DUBAI (Reuters) - Gold trader Regal RA DMCC has become the first company in the Middle East to be awarded a license by the Dubai Multi Commodities Centre (DMCC) to trade in cryptocurrencies.
The license allows the company to store bitcoin, ethereum and other alternatives to the best-known digital currencies in a vault located in the headquarters of the commodities free zone, DMCC said in a statement on Tuesday.
The vault will have no connection to a network and physical devices are fully insured for the crypto-commodities market value against theft, hacking or natural disaster, it said. Crypto-commodities are those that trade in bitcoin.
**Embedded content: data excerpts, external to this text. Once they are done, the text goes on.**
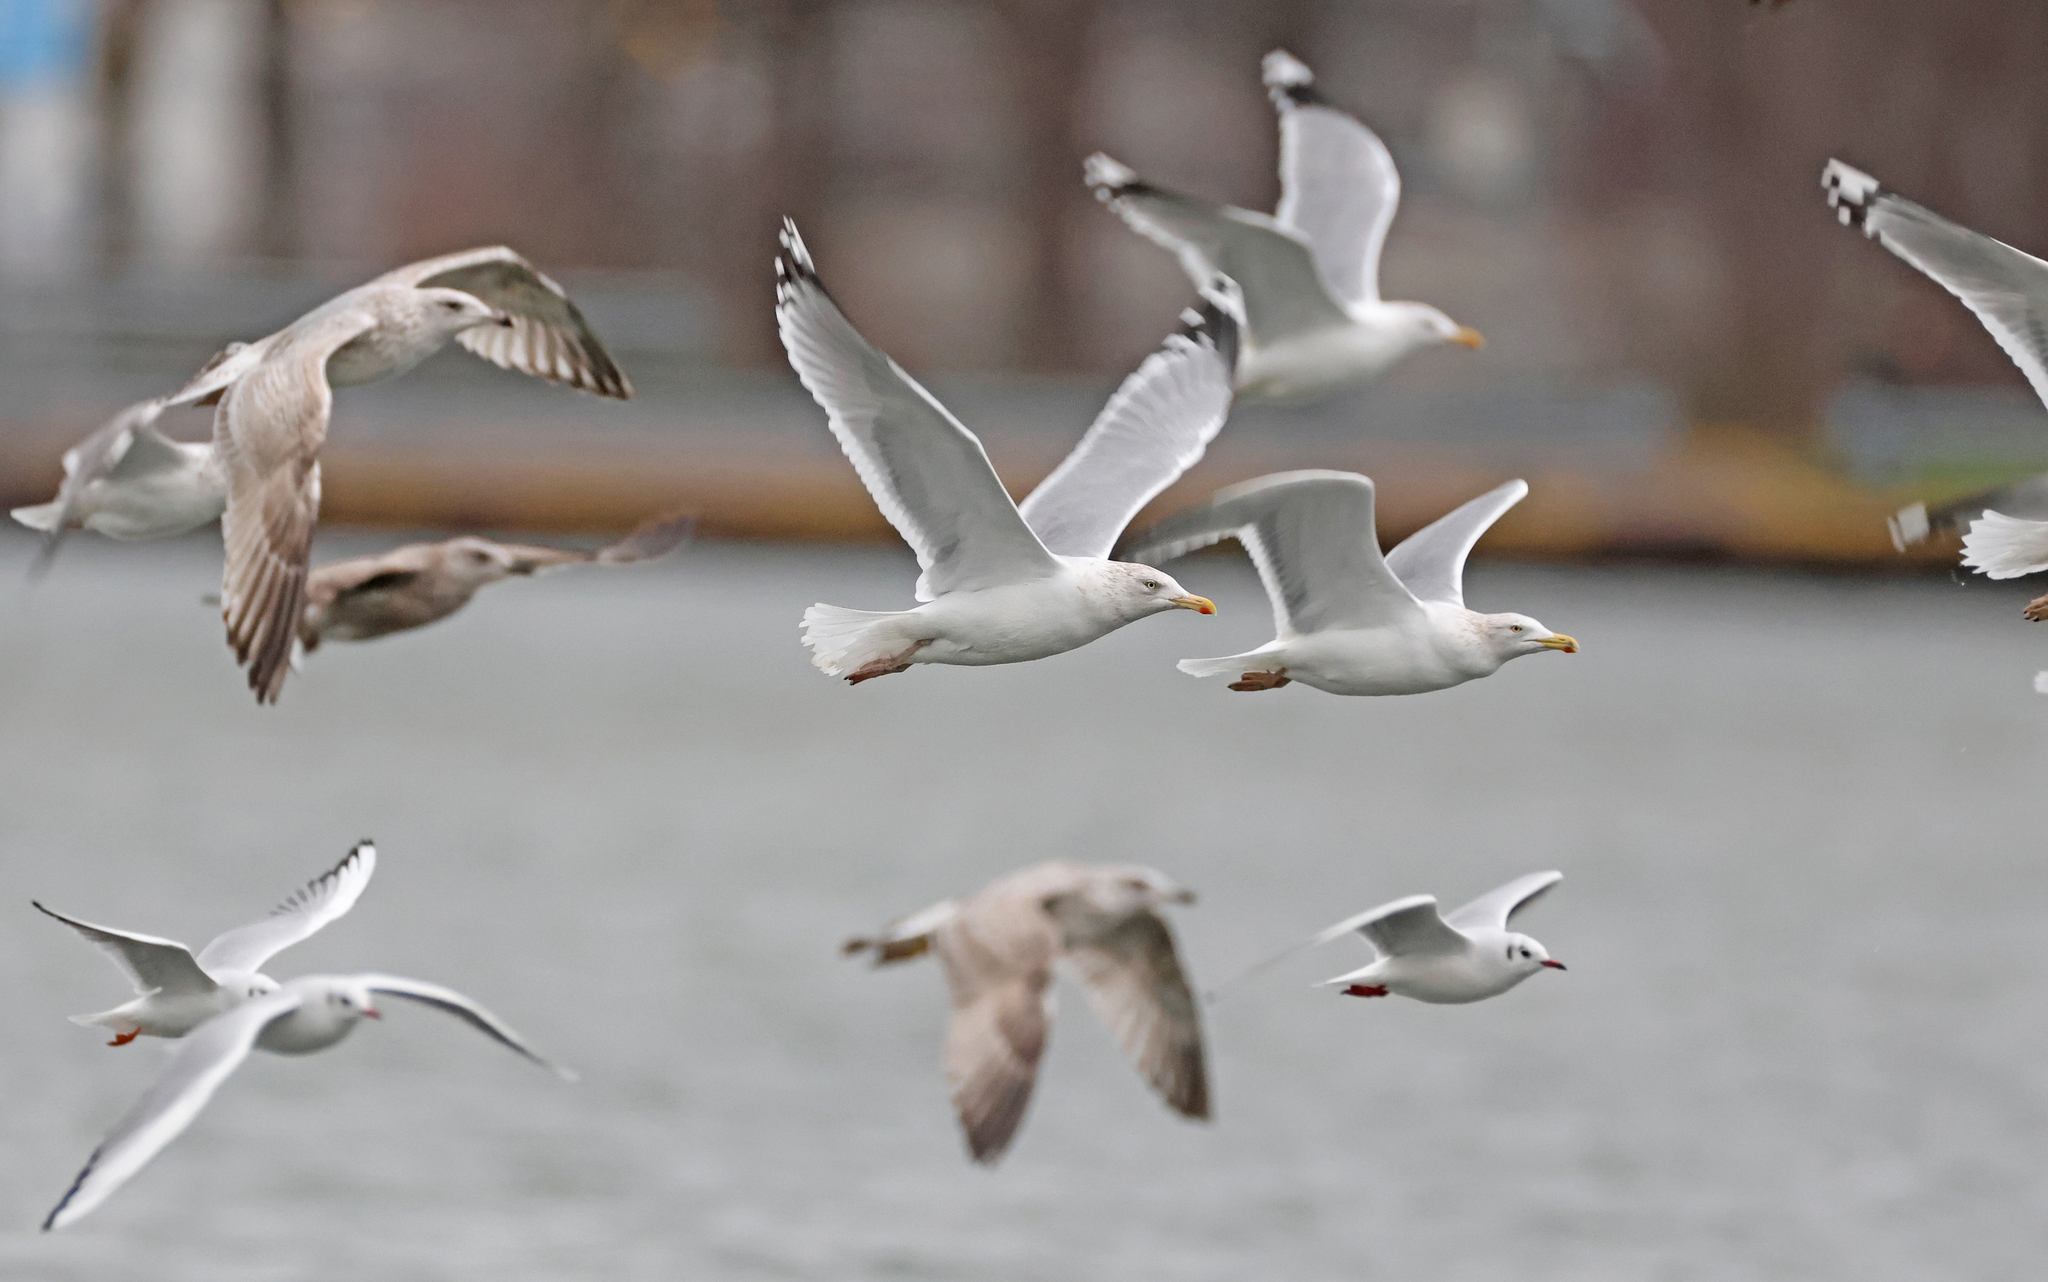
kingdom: Animalia
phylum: Chordata
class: Aves
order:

Cyber theft is seen as a major risk for bitcoin trading, highlighted by last month’s heist of about $530 million from a Tokyo-based exchange, a theft rivaling Mt. Gox’s as one of the biggest ever for digital currency.
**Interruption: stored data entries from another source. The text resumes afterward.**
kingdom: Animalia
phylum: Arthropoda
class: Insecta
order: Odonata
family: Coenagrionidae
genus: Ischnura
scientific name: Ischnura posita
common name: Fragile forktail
There have been increasingly loud warnings around the world about the dangers of investing in cryptocurrencies, which remain largely outside the regulatory net.
However, Regal RA DMCC’s announcement came as the regulator of Abu Dhabi’s international financial center said this week it could create rules for exchanges handling virtual currencies, in a sign that authorities in the United Arab Emirates may allow trade in cryptocurrencies to develop.
Regal RA DMCC, is a subsidiary of Regal Assets, an alternative asset firm which has offices in the United States, Canada and the United Arab Emirates.
Dubai is a major hub for gold trading, thanks to its proximity to the world’s largest gold consumer, India.
“At the heart of DMCC’s long term strategic growth plan is the use of technology and innovation to disrupt and connect new markets, industries and customers,” said Ahmed Bin Sulayem, executive chairman, DMCC.
Elsewhere in the Gulf, many regulators are wary of cryptocurrencies. The Saudi Arabian central bank has advised people not to trade bitcoin, and last week, Qatar’s central bank told banks not to deal in any way with cryptocurrencies.
On Monday, the European Union’s banking, securities and insurance watchdogs warned that virtual currencies such as bitcoin have shown clear signs of a pricing bubble and consumers could lose all their money.